Air & Cosmos – 9 Mai 1964 – La version améliorée du Concorde

La version améliorée du Concorde

Le comité technique de l’IATA, réuni en session à Beyrouth, a consacré la journée du 6 mai à entendre un groupe d’experts de Sud Aviation, de la BAC, de Bristol-Siddeley et de la SNECMA et à discuter avec eux de Concorde. Les représentants des plus grandes compagnies de transport aérien du monde ont été ainsi informés des récentes améliorations apportées à l’avion de transport supersonique franco-anglais.

 

 

La première éprouvette complète d’un tronçon du fuselage central de Concorde. Réalisée à l’usine Sud Aviation de Toulouse-Blagnac, elle participera à une série d’essais à haute et basse température, portant sur la pressurisation et les effets des contraintes thermiques, ainsi qu’à d’autres recherches sur la structure.
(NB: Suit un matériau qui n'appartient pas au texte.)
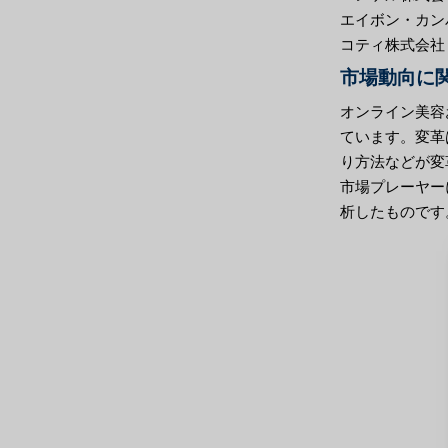
エイボン・カン
コティ株式会社
市場動向に関
オンライン美容
ています。変革
り方法などが変
市場プレーヤー
析したものです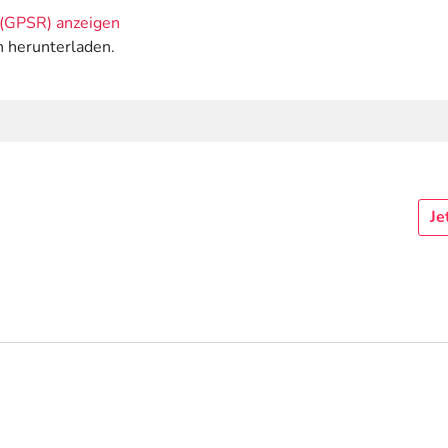
(GPSR) anzeigen
n herunterladen.
Je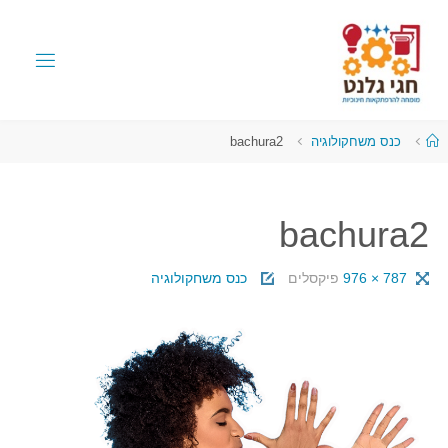
כנס משחקולוגיה
bachura2
bachura2
787 × 976
פיקסלים
כנס משחקולוגיה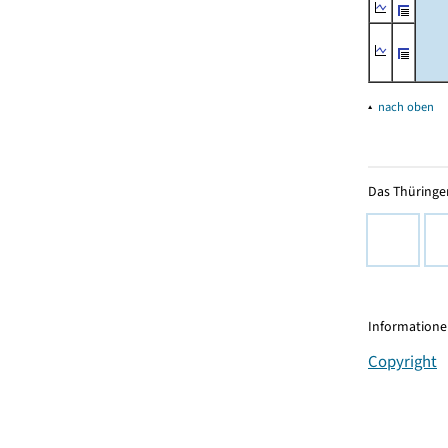
▴
nach oben
Das Thüringer
Informationen
Copyright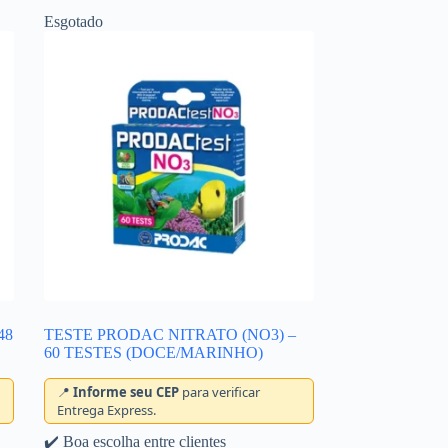
Esgotado
48
TESTE PRODAC NITRATO (NO3) –
60 TESTES (DOCE/MARINHO)
📍
Informe seu CEP
para verificar
Entrega Express.
✔️ Boa escolha entre clientes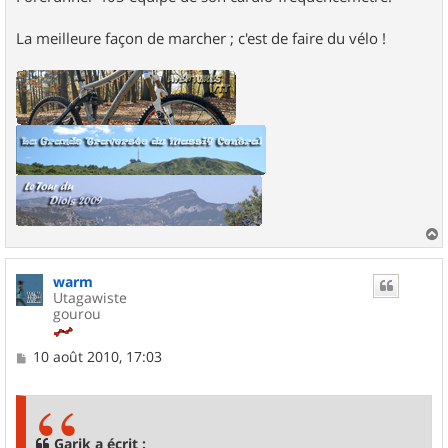
La meilleure façon de marcher ; c'est de faire du vélo !
a
u
warm
t
Utagawiste
gourou
M
10 août 2010, 17:03
e
s
s
a
g
Garik a écrit :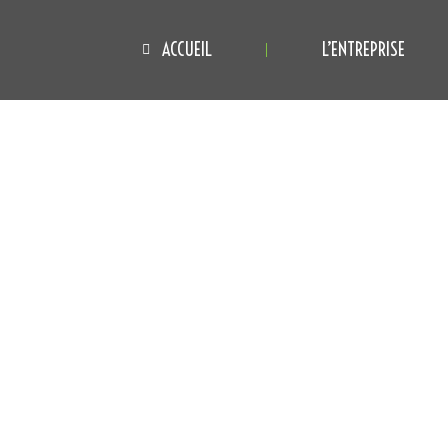
ACCUEIL
L’ENTREPRISE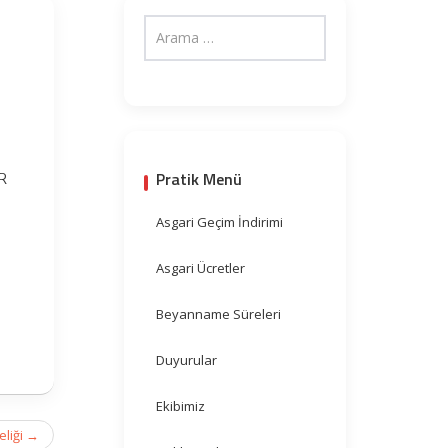
Pratik Menü
R
Asgari Geçim İndirimi
Asgari Ücretler
Beyanname Süreleri
Duyurular
Ekibimiz
eliği
→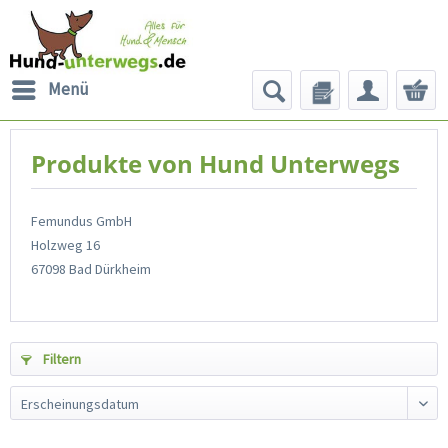
Menü
Produkte von Hund Unterwegs
Femundus GmbH
Holzweg 16
67098 Bad Dürkheim
Filtern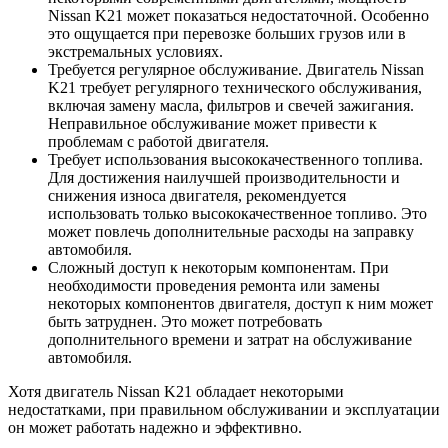
Nissan K21 может показаться недостаточной. Особенно
это ощущается при перевозке больших грузов или в
экстремальных условиях.
Требуется регулярное обслуживание. Двигатель Nissan
K21 требует регулярного технического обслуживания,
включая замену масла, фильтров и свечей зажигания.
Неправильное обслуживание может привести к
проблемам с работой двигателя.
Требует использования высококачественного топлива.
Для достижения наилучшей производительности и
снижения износа двигателя, рекомендуется
использовать только высококачественное топливо. Это
может повлечь дополнительные расходы на заправку
автомобиля.
Сложный доступ к некоторым компонентам. При
необходимости проведения ремонта или замены
некоторых компонентов двигателя, доступ к ним может
быть затруднен. Это может потребовать
дополнительного времени и затрат на обслуживание
автомобиля.
Хотя двигатель Nissan K21 обладает некоторыми
недостатками, при правильном обслуживании и эксплуатации
он может работать надежно и эффективно.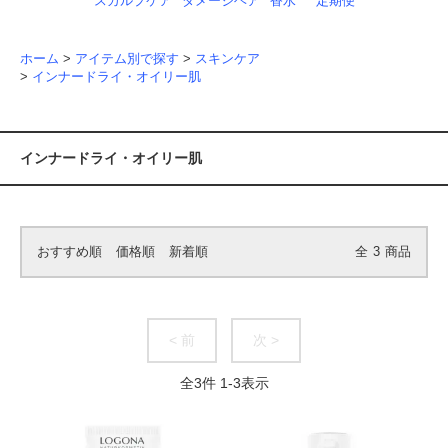
スカルプケア
ダメージヘア
香水
定期便
ホーム
>
アイテム別で探す
>
スキンケア
>
インナードライ・オイリー肌
インナードライ・オイリー肌
おすすめ順
価格順
新着順
全
3
商品
< 前
次 >
全
3
件
1
-
3
表示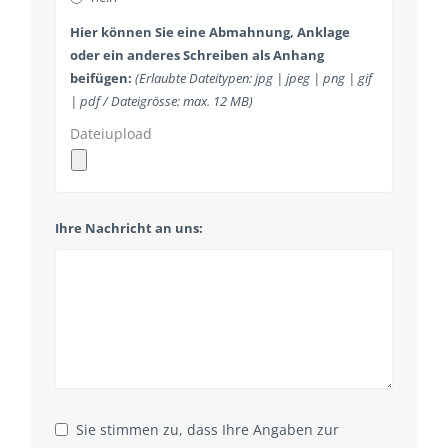
Hier können Sie eine Abmahnung, Anklage
oder ein anderes Schreiben als Anhang
beifügen:
(Erlaubte Dateitypen: jpg | jpeg | png | gif
| pdf / Dateigrösse: max. 12 MB)
Dateiupload
Ihre Nachricht an uns:
Sie stimmen zu, dass Ihre Angaben zur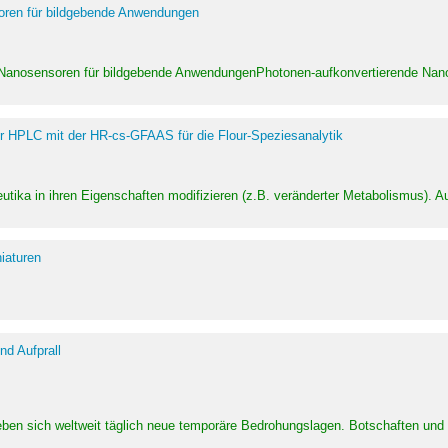
soren für bildgebende Anwendungen
 Nanosensoren für bildgebende AnwendungenPhotonen-aufkonvertierende Nanom
er HPLC mit der HR-cs-GFAAS für die Flour-Speziesanalytik
utika in ihren Eigenschaften modifizieren (z.B. veränderter Metabolismus). A
iaturen
d Aufprall
eben sich weltweit täglich neue temporäre Bedrohungslagen. Botschaften un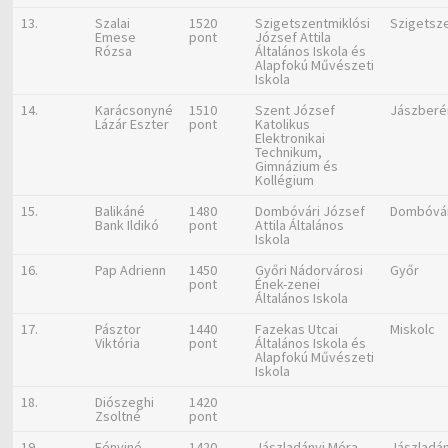
13.
Szalai
1520
Szigetszentmiklósi
Szigetsz
Emese
pont
József Attila
Rózsa
Általános Iskola és
Alapfokú Művészeti
Iskola
14.
Karácsonyné
1510
Szent József
Jászberé
Lázár Eszter
pont
Katolikus
Elektronikai
Technikum,
Gimnázium és
Kollégium
15.
Balikáné
1480
Dombóvári József
Dombóvá
Bank Ildikó
pont
Attila Általános
Iskola
16.
Pap Adrienn
1450
Győri Nádorvárosi
Győr
pont
Ének-zenei
Általános Iskola
17.
Pásztor
1440
Fazekas Utcai
Miskolc
Viktória
pont
Általános Iskola és
Alapfokú Művészeti
Iskola
18.
Diószeghi
1420
Zsoltné
pont
19.
Fényiné
1420
Jászladányi Móra
Jászladá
L’équipe franco-anglaise était dirigée par M.W.J Jakimiut (Sud Aviation) et Mr.G.E Knight (BAC), co-directeur des ventes de Concorde. A l’issue de cet échange de vues, MM. Knightet Jakimiuk ont déclaré qu’ils espéraient avoir plus que justifié les choix fondamentaux concernent la vitesse et les dimensions de l’avion ; le vol à Mach 2,2 n’exige pas, en particulier, comme c’est le cas pour le vol à Mach 3, un programme coûteux de recherches fondamentales dans les domaines de l’aérodynamique, des matériaux qui devraient être aptes à supporter des températures de 300°, des carburants, des lubrifiants, des produits d’étanchéité, des plastiques, etc. De plus, dans le cas à Mach 2,2 (120°), les alliages légers ont des propriétés bien connues grâce à 40 années d’études et de recherches. Quant aux moteurs, ils dérivent d’un réacteur connu (Olympus) et restent à une échelle raisonnable.

 

 

Dans la nouvelle salle de Toulouse-Blagnac, préparation du tracé en vraie grandeur de la voilure. Ce travail exige la plus grande précision (1/10ème de mm) car il servira à la construction des prototypes.
La première éprouvette complète d’un tronçon du fuselage central de Concorde. Réalisée à l’usine Sud Aviation de Toulouse-Blagnac, elle participera à une série d’essais à haute et basse température, portant sur la pressurisation et les effets des contraintes thermiques, ainsi qu’à d’autres recherches sur la structure.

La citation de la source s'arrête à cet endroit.